System design: rate limiter

Like a lot of system design exercises, most engineers don’t actually build rate limiters at work. Most companies rely on off-the-shelf solutions they’re already using—Cloudflare, NGINX, etc. Still, rate limiting is a foundational concept for web developers and a classic system design problem.

The ByteByteGo write-up is helpful, but I don’t retain much by just reading. Instead, after getting comfortable with the high-level ideas, I used Claude to build a toy rate limiter.

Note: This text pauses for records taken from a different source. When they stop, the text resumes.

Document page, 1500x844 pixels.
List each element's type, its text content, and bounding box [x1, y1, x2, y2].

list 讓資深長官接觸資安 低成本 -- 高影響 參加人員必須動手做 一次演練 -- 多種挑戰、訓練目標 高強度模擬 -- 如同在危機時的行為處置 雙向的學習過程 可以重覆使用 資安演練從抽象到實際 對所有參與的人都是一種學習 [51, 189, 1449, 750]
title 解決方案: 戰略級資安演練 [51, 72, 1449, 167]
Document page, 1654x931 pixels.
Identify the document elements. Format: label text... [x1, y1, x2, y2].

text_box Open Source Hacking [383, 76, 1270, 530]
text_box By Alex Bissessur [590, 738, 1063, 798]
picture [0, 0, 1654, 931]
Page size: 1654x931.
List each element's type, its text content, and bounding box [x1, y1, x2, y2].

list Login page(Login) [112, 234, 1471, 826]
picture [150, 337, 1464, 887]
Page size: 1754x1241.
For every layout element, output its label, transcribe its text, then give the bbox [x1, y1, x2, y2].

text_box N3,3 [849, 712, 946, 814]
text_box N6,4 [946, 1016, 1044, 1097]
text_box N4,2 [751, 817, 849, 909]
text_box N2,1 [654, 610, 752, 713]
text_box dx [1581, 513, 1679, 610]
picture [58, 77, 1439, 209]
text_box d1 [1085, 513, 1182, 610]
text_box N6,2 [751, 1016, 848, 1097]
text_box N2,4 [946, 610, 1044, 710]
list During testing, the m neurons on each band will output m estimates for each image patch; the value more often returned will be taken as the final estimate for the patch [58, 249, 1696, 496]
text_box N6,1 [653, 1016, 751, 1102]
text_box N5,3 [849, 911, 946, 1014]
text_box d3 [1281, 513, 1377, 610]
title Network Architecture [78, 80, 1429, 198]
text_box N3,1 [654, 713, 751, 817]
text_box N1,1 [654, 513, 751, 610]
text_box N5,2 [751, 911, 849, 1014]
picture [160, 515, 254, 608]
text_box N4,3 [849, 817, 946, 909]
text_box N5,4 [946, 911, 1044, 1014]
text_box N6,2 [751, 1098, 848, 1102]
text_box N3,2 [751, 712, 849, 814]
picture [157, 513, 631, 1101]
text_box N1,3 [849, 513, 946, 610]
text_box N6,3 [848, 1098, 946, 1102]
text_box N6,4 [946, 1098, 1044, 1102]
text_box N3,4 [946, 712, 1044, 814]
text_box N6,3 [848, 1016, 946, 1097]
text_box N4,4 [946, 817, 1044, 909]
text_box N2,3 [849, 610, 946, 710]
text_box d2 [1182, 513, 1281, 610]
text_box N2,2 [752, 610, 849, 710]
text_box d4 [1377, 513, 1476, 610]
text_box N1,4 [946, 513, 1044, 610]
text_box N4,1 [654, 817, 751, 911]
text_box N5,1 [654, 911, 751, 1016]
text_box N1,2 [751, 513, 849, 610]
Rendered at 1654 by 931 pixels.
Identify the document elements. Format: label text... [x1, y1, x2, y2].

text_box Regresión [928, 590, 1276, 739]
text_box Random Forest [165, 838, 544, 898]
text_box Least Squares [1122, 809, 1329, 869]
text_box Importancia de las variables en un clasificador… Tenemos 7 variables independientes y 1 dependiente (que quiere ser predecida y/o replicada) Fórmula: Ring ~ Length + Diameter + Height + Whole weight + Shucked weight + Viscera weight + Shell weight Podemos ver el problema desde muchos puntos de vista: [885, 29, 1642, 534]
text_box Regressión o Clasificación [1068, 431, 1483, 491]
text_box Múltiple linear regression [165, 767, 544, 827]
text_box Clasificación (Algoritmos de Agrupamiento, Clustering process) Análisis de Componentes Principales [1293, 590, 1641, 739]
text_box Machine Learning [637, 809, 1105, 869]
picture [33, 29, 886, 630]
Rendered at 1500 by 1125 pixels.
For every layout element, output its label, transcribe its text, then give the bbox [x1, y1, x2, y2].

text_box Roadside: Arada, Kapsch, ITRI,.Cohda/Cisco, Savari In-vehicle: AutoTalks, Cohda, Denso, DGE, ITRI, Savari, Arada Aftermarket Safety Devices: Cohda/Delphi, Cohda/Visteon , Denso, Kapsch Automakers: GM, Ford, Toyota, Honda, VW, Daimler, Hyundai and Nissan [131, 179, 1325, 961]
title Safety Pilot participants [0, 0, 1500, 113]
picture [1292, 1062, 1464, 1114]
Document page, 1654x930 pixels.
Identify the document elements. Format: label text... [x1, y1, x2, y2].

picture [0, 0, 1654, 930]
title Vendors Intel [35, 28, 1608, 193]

It was surprisingly satisfying to run curl locally and watch the headers change as requests were consumed:

me@MacBookPro ~> curl -i localhost:3000/ping
...
x-ratelimit-limit: 10
x-ratelimit-remaining: 9
x-ratelimit-reset: 1768250604
...

{"message":"pong","timestamp":"2026-01-12T20:43:18Z"}me@MacBookPro ~> curl -i localhost:3000/ping
...
x-ratelimit-limit: 10
x-ratelimit-remaining: 8
x-ratelimit-reset: 1768250610
...

{"message":"pong","timestamp":"2026-01-12T20:43:20Z"}

And finally:

me@MacBookPro ~> curl -i localhost:3000/ping
...
x-ratelimit-limit: 10
x-ratelimit-remaining: 0
x-ratelimit-reset: 1768250721
retry-after: 55
...

{"error":"Rate limit exceeded"}

I implemented the rate limiter as a Rails middleware using an in-memory token bucket. At its core, it’s just a hash with some bookkeeping:

module RateLimiter
  module Stores
    class Memory < Base
      def initialize
        @data = {}
        @mutex = Mutex.new
      end

      def get(key)
        @mutex.synchronize do
          entry = @data[key]
          return nil unless entry

          if entry[:expires_at] && Time.now > entry[:expires_at]
            @data.delete(key)
            return nil
          end

          entry[:value]
        end
      end
    ...

The mutex caught me off guard. Multithreading is easy to overlook in an exercise like this.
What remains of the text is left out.